10:22 AM EDT, 08/11/2025 (MT Newswires) -- MeridianLink ( MLNK ) on Monday agreed to be acquired and taken private by funds advised by affiliates of investment firm Centerbridge Partners in an all-cash deal that values the company at about $2 billion.
Shareholders of MeridianLink ( MLNK ), which provides software solutions for financial institutions and consumer reporting agencies, will receive $20 per share in cash under the terms of the transaction. The acquisition price represents a 26% premium to the company's closing share price on Friday.
MeridianLink's ( MLNK ) shares jumped 24% in Monday trade.
"Together with Centerbridge, we will unlock the potential of this company by accelerating product innovation, harnessing the power of (artificial intelligence) and data, and enhancing the delivery of exceptional customer experiences," MeridianLink's ( MLNK ) chief executive-designate, Larry Katz, said in a statement. Katz is set to take over as CEO of the company in October.
The deal, which requires approval from regulators and clearance from MeridianLink's ( MLNK ) stockholders, is expected to complete in the second half. Investors owning 55% of the firm's shares have agreed to vote in favor of the transaction, it said.
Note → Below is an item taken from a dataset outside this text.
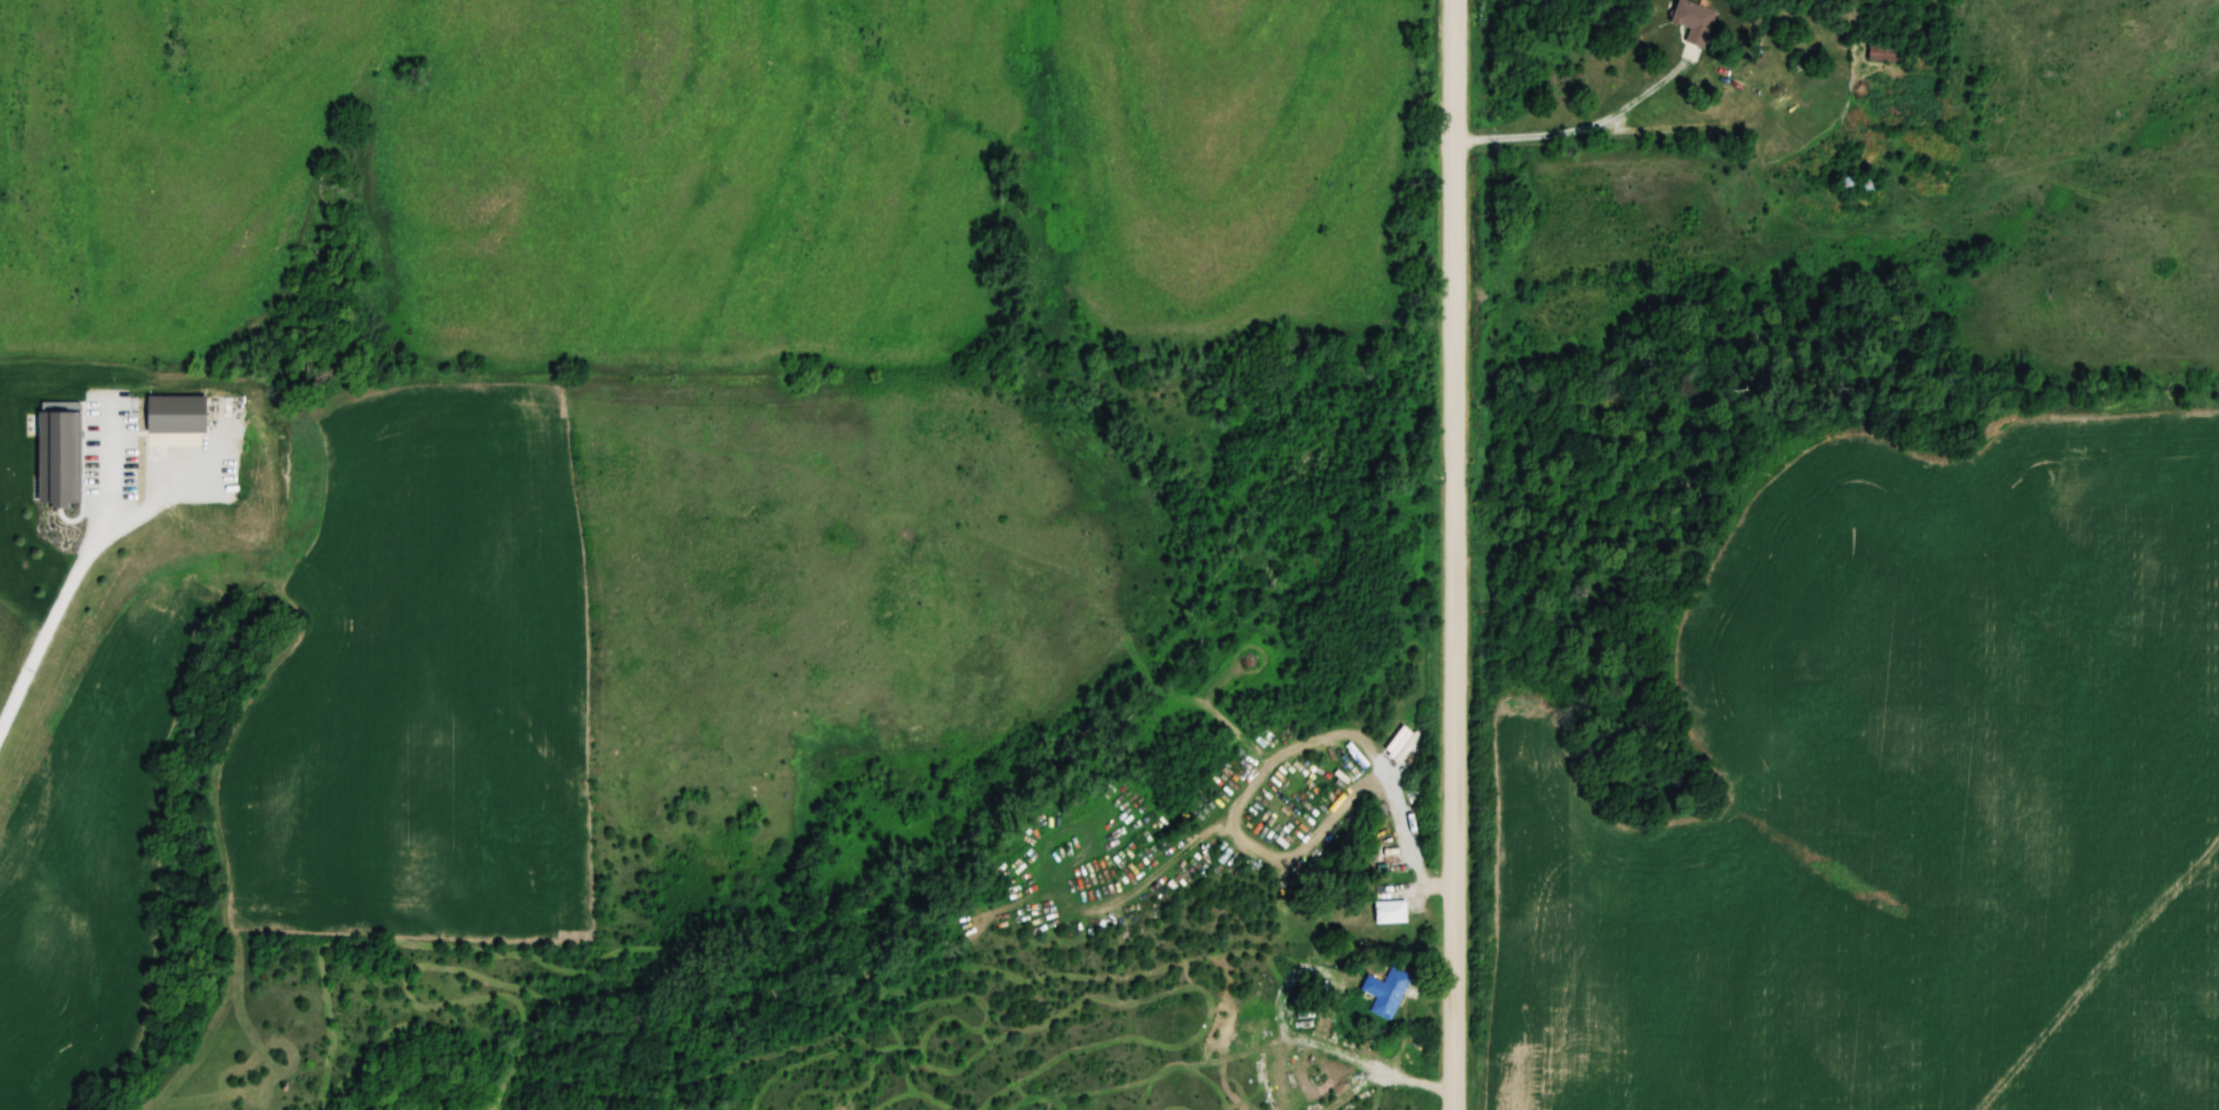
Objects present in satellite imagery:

MeridianLink ( MLNK ) stock will no longer trade publicly after the deal closes. It will remain headquartered in California.
"MeridianLink ( MLNK ) is uniquely positioned to help financial institutions enhance their digital lending and credit reporting capabilities to expand and deepen client relationships, unlock the potential of data and AI, and drive their growth," according to Centerbridge Senior Managing Director Jared Hendricks and Managing Director Ben Jaffe. "We are thrilled to work with Larry Katz and the Company's talented team to enhance MeridianLink's ( MLNK ) platform capabilities and grow their wallet share with new and existing customers."
In a separate statement, MeridianLink ( MLNK ) reported second-quarter adjusted earnings of $0.13 a share, up from $0.04 the year before, topping five FactSet-polled analysts' estimate of $0.10. Revenue improved 8% to $84.6 million, surpassing the Street's view of $81.8 million.
In light of its proposed acquisition by Centerbridge, the company cancelled its earnings conference call and suspended its full-year outlook for 2025.